Opportunities exist too. Personalised guidance at low cost. Reduced consumer inertia through automated saving or switching. Greater participation in capital markets. The review seeks views on how the UK might harness these upsides while protecting those who lose out. Certain demographics may gain from tailored products. Others risk exclusion if algorithms deem them too risky or unprofitable.
Parliament has pressed for action. A Treasury Select Committee report urged the FCA to issue practical guidance by the end of 2026. Firms need clarity on how consumer protection rules apply to AI deployments. Senior managers require explicit expectations around accountability when harm traces back to an algorithm. The FCA’s perimeter report from March 2026 highlighted the same tension. Unregulated AI guidance sits at the edge of its remit. If consumer harm mounts, boundaries may need redrawing.
Recent coverage shows the debate accelerating. On the same day the Investing.com story appeared, City AM noted the FCA eyeing tougher rules as Britons embrace chatbots. Money Marketing reported the Mills Review predicts transformation in financial advice by 2030. Professional Adviser and FT Adviser have tracked calls for clearer guardrails throughout the year.

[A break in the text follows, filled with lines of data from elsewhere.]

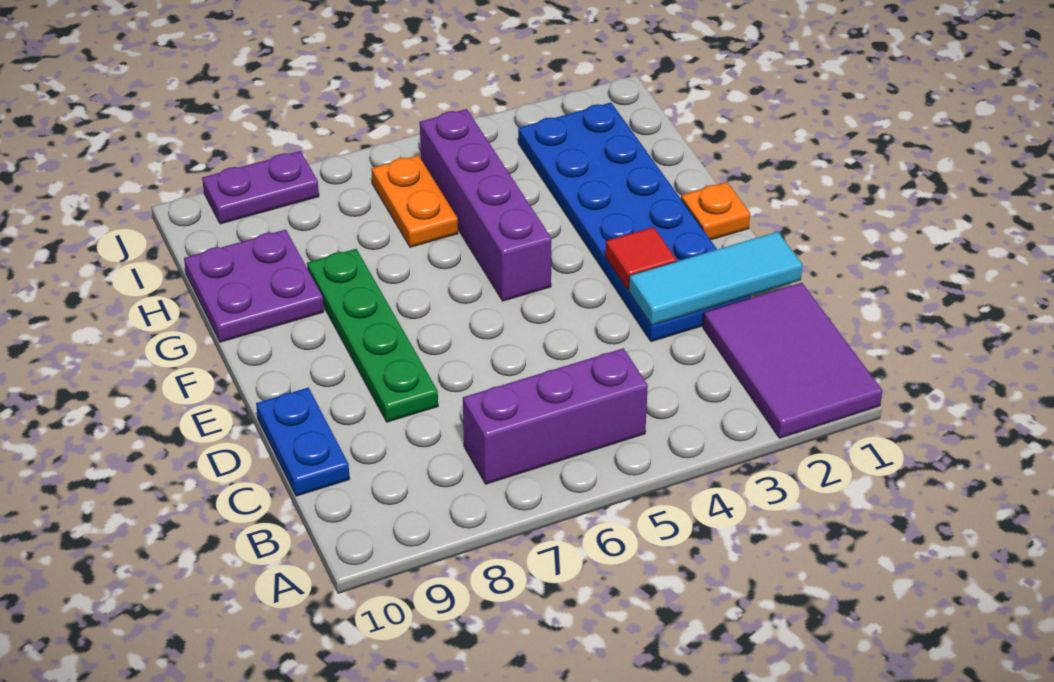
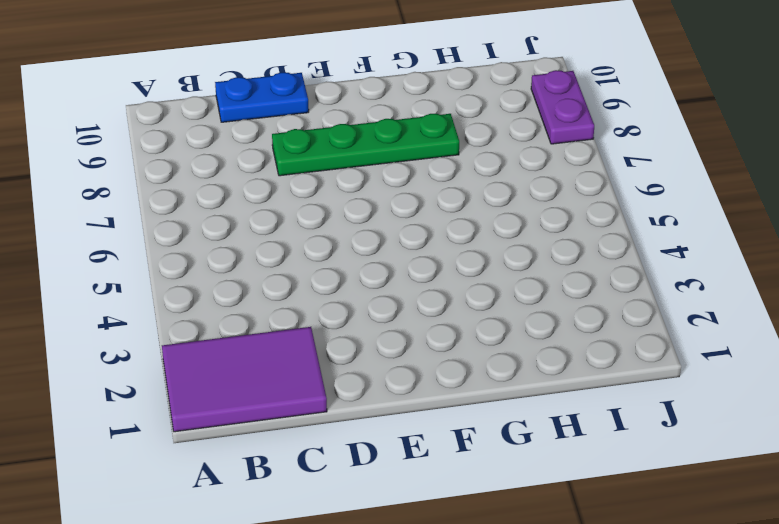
none -> purple 1x3 brick [463,348,648,484]
none -> blue 2x6 plate [518,103,751,342]
none -> orange 1x1 plate [681,182,750,240]

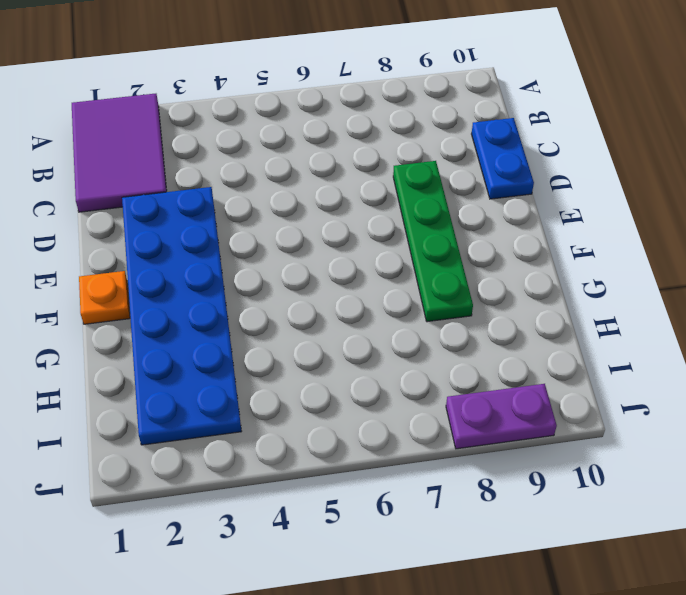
none -> purple 1x3 brick [463,348,648,484]
none -> purple 1x4 brick [420,109,551,301]
none -> purple 2x2 plate [184,230,324,342]

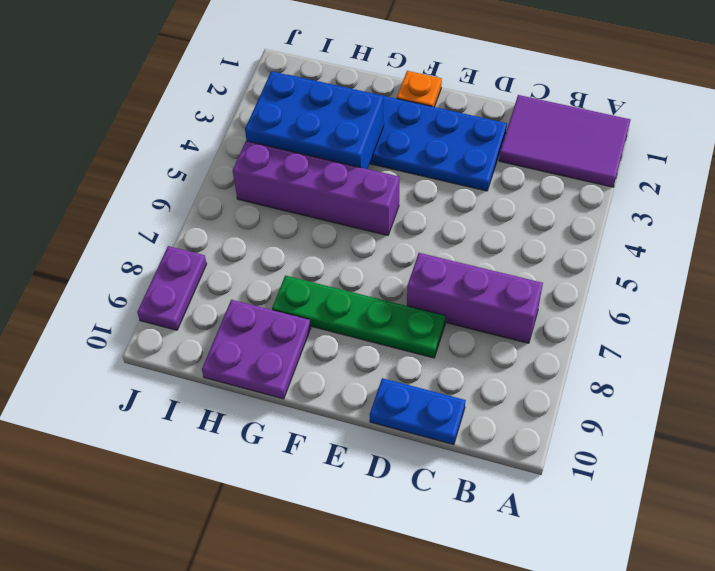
purple 1x3 brick [407,253,543,343] -> purple 1x3 brick turned to [463,348,648,484]
blue 2x3 brick [245,71,384,169] -> none
none -> orange 1x2 plate [371,155,458,247]
none -> cyan 1x3 tile [629,232,802,325]
none -> red 1x1 tile [605,227,677,290]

Industry experiments continue. The FCA runs AI Live Testing cohorts with banks and insurers. Barclays, Lloyds and others test models for credit scoring, anti-money laundering and customer support. Results will inform a good-and-poor-practice report later in 2026. The regulator’s AI Lab and Supercharged Sandbox, backed by NVIDIA, aim to accelerate safe innovation rather than stifle it.
Still, caution dominates consumer messaging. The Financial Times quoted experts who stress AI remains a tool, not an authority. One tax example illustrated the gap. A chatbot suggested a Monaco-friendly strategy useless for a Croydon employee because it ignored tapering allowances and prior contributions. “Big gap between ‘help me track spending’ and ‘tell me what stocks to buy,’” one adviser observed.
So what happens next? The FCA will digest feedback from the Mills Review, which closed in February but saw its full publication this month. Recommendations head to the board in coming weeks. A perimeter review could follow by year-end. Policymakers must weigh innovation against protection. Firms face pressure to document AI use under existing senior manager rules. Consumers, meanwhile, receive a consistent reminder. Check trusted sources. Do your own research. Treat chatbot output as a starting point, never the final word.
The tension feels familiar. Technology races ahead. Regulators follow with principles rather than prescriptions. This time the stakes involve not just individual losses but potential systemic vulnerabilities and eroded trust in financial markets. How the FCA threads that needle will shape Britain’s retail finance sector for the next decade. The review has begun. The hard choices lie ahead.